══ GIVEN RECORDS ══

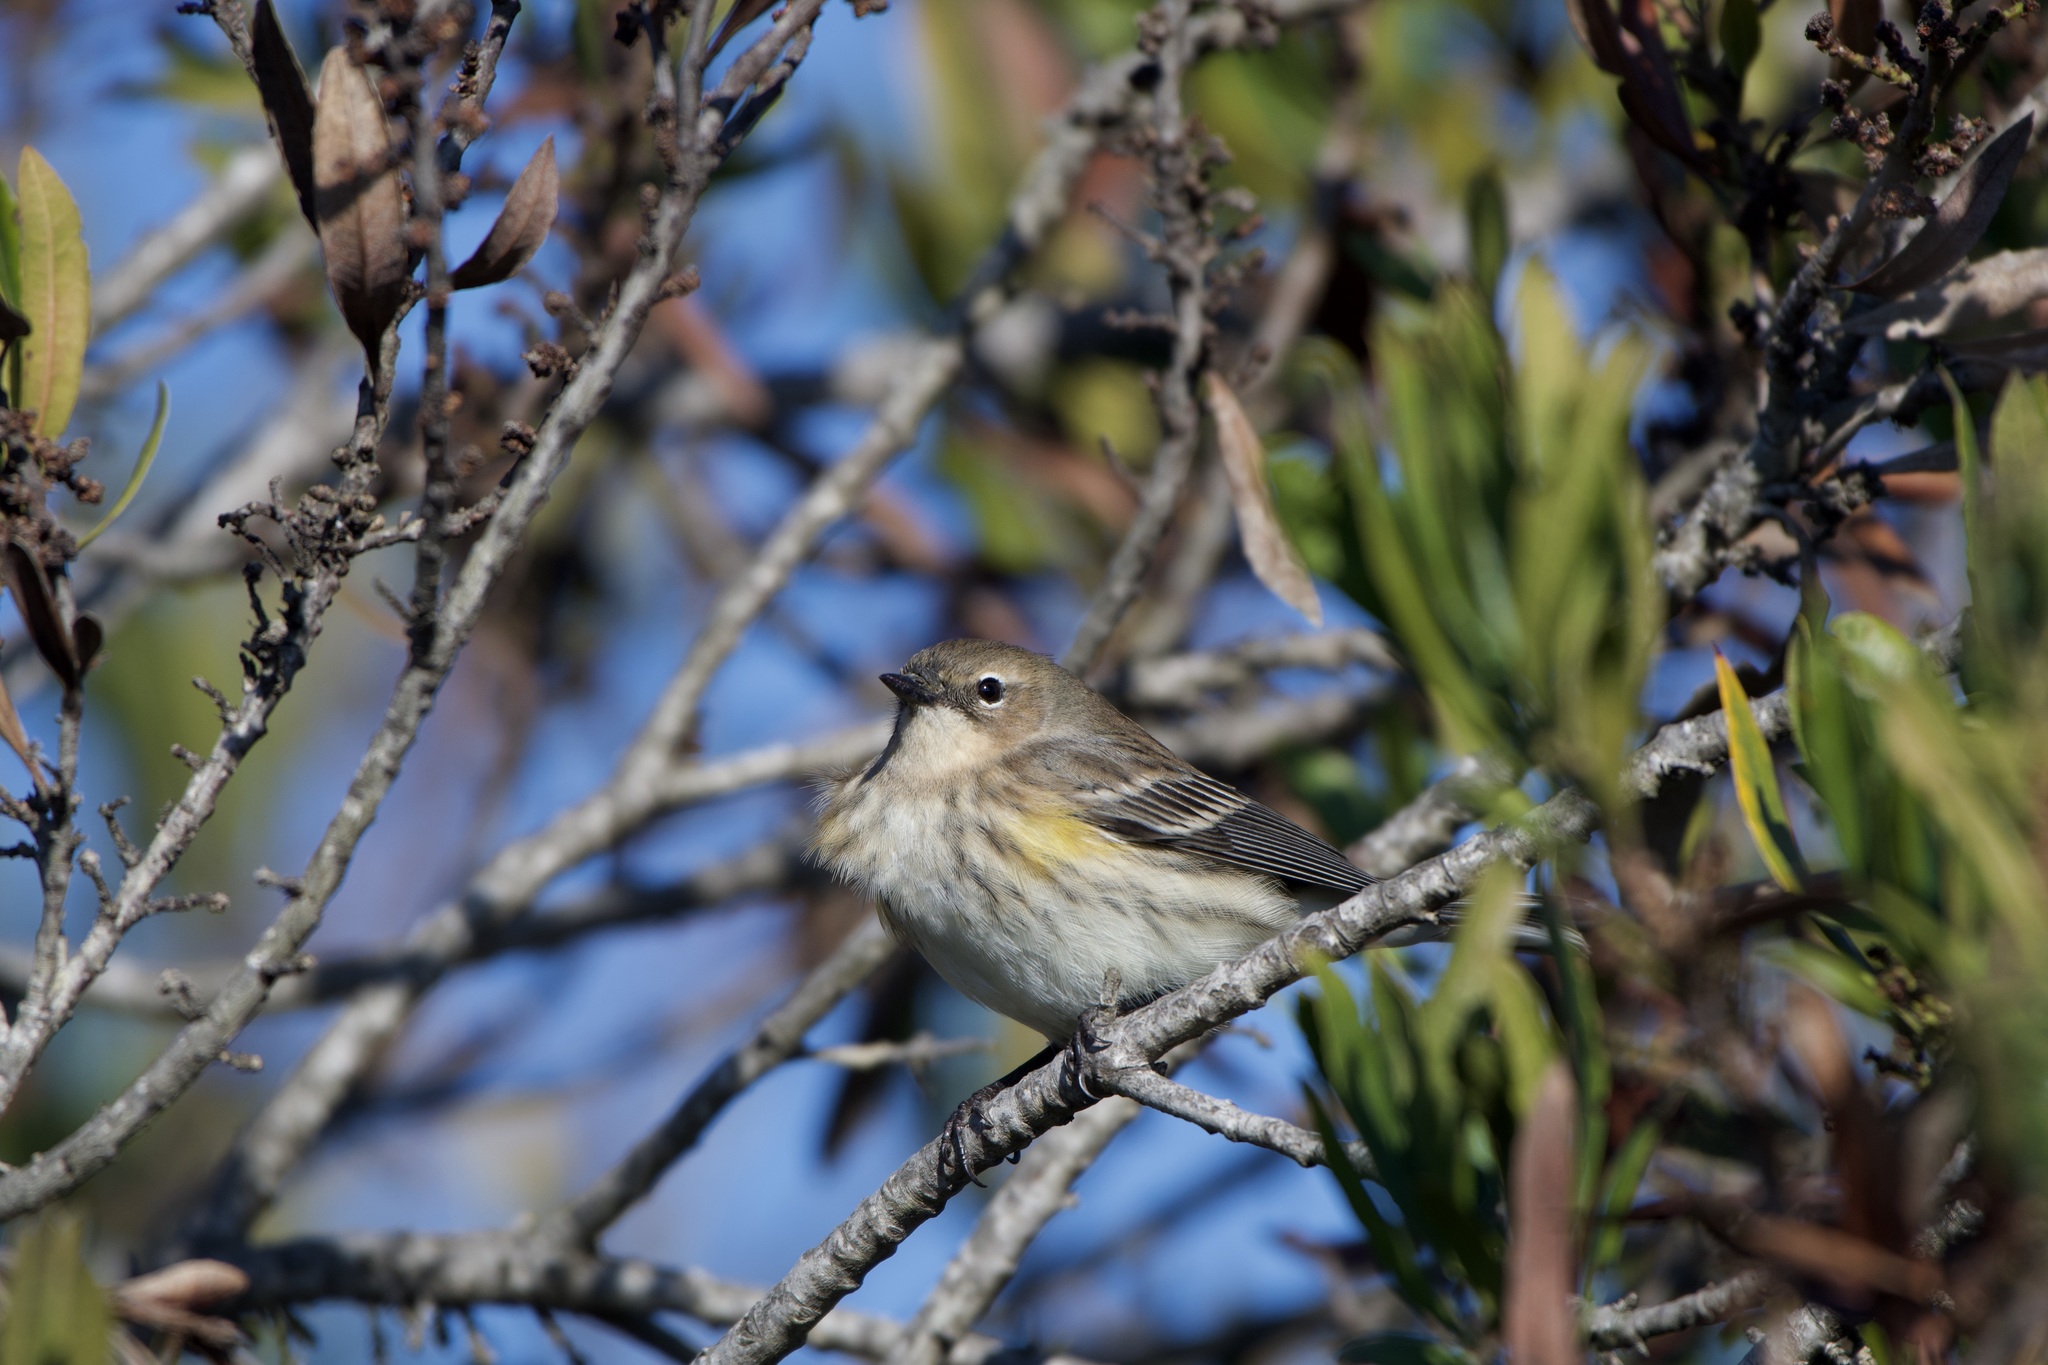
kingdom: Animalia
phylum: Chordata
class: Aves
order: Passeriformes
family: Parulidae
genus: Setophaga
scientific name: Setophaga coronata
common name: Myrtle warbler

═══

SHORT TASK: Please pull the text lines from every row above and copy them word for word, leaving the pictures out.

IN RESPONSE:
kingdom: Animalia
phylum: Chordata
class: Aves
order: Passeriformes
family: Parulidae
genus: Setophaga
scientific name: Setophaga coronata
common name: Myrtle warbler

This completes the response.